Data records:

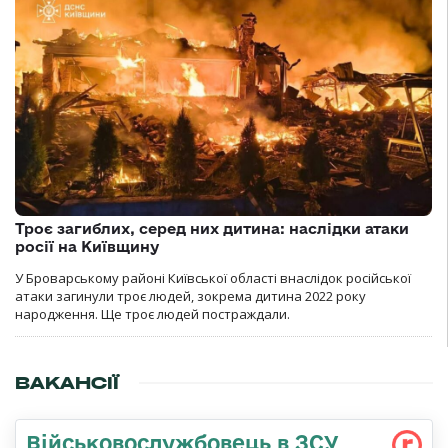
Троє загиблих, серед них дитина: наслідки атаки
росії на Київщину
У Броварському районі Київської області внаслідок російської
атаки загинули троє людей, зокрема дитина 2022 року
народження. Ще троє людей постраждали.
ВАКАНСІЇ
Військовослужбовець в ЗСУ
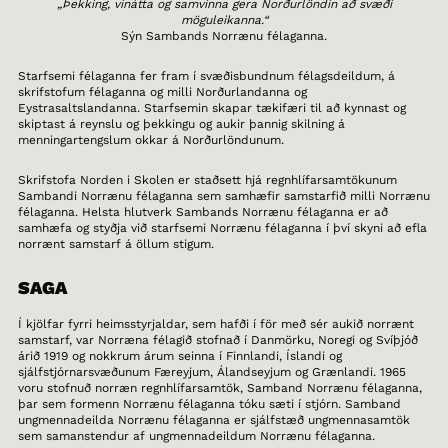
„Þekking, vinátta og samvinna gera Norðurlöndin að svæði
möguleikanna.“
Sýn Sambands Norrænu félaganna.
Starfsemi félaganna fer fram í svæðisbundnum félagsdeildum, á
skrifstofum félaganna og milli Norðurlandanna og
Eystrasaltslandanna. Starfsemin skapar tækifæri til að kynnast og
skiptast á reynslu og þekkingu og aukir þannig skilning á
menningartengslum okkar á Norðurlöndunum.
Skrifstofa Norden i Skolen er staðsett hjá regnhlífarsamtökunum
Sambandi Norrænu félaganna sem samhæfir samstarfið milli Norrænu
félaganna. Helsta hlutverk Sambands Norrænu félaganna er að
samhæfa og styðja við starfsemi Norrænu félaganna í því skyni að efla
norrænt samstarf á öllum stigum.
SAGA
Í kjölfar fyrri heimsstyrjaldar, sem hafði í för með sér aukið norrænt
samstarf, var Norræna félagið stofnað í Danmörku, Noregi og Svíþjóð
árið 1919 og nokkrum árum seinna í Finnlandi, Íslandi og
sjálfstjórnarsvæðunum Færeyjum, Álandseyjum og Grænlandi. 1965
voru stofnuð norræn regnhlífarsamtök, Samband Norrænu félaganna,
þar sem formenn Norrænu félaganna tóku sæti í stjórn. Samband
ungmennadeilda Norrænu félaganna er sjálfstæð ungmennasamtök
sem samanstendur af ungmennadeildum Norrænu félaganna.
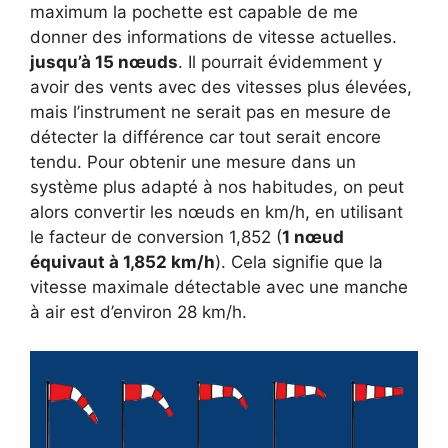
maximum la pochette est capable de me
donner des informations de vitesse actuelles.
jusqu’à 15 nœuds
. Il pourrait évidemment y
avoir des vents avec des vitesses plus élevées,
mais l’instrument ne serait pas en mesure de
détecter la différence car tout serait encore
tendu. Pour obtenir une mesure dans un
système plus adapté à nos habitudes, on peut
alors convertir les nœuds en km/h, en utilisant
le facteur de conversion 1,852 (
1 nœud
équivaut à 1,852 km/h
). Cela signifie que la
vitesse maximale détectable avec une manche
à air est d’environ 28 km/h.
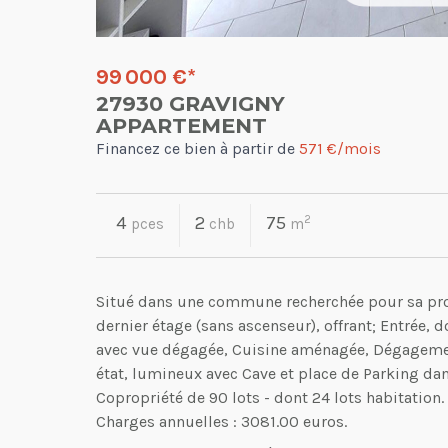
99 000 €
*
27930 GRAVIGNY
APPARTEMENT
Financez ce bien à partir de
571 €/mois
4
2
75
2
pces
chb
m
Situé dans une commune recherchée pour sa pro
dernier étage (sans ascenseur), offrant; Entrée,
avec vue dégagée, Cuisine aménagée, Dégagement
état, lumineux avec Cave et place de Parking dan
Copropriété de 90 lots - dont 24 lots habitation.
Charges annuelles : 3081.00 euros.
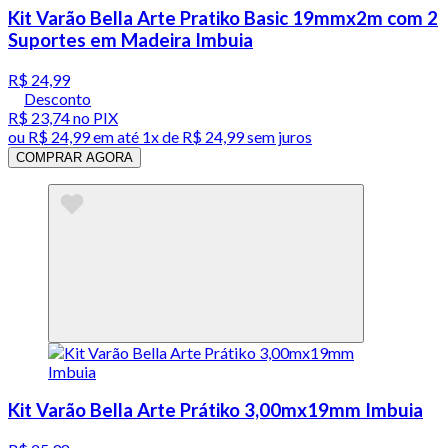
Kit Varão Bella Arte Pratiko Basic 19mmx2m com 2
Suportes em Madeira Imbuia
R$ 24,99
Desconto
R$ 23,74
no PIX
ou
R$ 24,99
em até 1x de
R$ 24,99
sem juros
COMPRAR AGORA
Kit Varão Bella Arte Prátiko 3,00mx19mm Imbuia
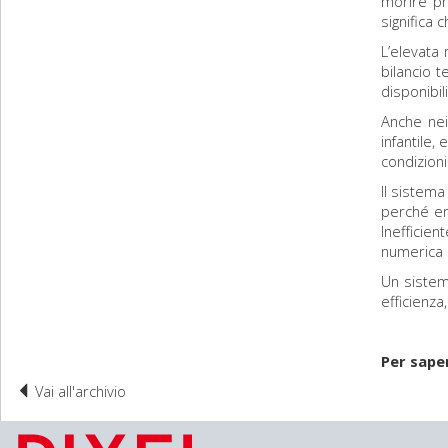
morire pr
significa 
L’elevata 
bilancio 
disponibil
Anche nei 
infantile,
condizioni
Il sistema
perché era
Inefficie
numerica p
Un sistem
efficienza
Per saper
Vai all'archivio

Required action:
Whenever a line of the entries contains the string "plus", copy that line.

Result of the exercise:
avoir des vents avec des vitesses plus élevées,
système plus adapté à nos habitudes, on peut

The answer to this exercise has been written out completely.